Assigned task: Please give back, word for word, only the lines starting at the one containing "このページに対してご意見をお聞かせください" and ending at the one containing "ゴルフ100ギリ 練習方法" within the material below.

--*--

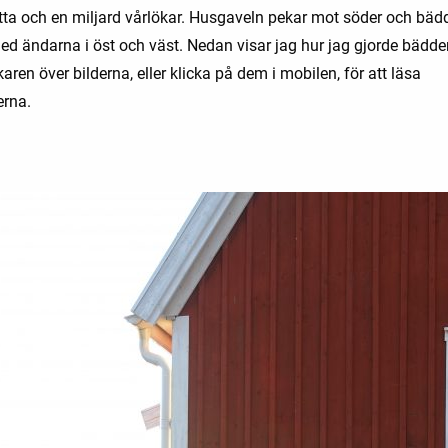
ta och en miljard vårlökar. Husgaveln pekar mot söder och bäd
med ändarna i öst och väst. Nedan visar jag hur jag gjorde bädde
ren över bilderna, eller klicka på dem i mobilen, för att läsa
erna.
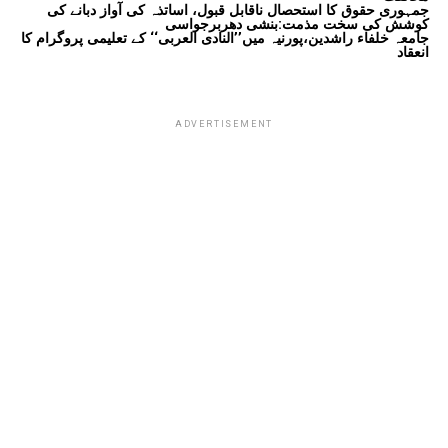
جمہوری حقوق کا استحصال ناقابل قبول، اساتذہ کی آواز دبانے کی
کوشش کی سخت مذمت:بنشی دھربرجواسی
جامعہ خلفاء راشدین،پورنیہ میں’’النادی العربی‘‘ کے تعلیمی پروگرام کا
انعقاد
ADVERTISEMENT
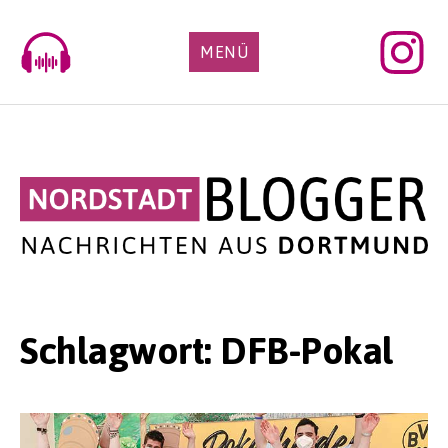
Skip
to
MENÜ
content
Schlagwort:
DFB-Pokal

--*--

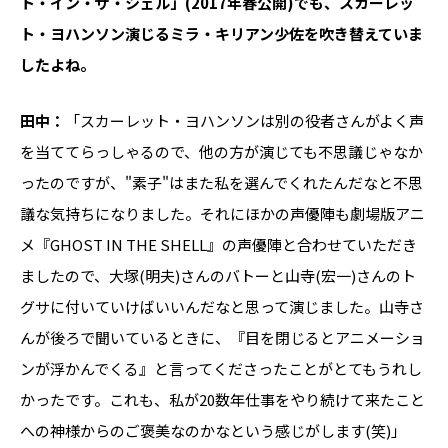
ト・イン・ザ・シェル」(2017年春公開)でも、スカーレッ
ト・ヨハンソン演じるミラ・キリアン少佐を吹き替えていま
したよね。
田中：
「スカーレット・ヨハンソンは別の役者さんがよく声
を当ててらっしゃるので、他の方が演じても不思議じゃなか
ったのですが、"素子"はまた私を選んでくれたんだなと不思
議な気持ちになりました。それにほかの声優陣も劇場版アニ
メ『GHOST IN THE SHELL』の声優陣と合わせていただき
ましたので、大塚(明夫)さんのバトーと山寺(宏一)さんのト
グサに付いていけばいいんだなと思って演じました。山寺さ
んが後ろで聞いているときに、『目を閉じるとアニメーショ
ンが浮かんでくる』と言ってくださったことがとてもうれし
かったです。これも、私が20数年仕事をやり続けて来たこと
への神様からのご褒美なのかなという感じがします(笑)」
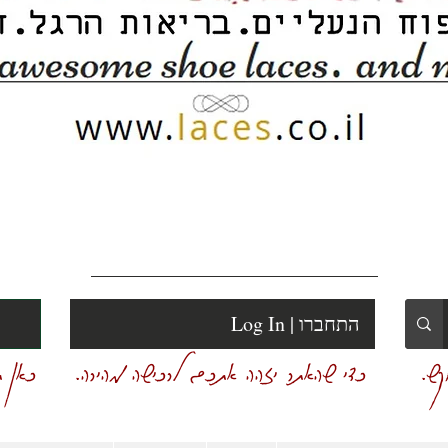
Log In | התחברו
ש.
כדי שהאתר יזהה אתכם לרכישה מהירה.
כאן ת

--*--

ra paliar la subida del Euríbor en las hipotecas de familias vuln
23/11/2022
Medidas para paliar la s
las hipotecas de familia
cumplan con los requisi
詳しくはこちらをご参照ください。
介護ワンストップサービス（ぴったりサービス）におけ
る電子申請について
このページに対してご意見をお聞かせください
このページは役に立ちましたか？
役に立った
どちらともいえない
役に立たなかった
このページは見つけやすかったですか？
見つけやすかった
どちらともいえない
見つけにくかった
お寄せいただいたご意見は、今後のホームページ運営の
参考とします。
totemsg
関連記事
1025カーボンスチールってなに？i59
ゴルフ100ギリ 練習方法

--*--

Written response:
このページに対してご意見をお聞かせください
このページは役に立ちましたか？
役に立った
どちらともいえない
役に立たなかった
このページは見つけやすかったですか？
見つけやすかった
どちらともいえない
見つけにくかった
お寄せいただいたご意見は、今後のホームページ運営の
参考とします。
totemsg
関連記事
1025カーボンスチールってなに？i59
ゴルフ100ギリ 練習方法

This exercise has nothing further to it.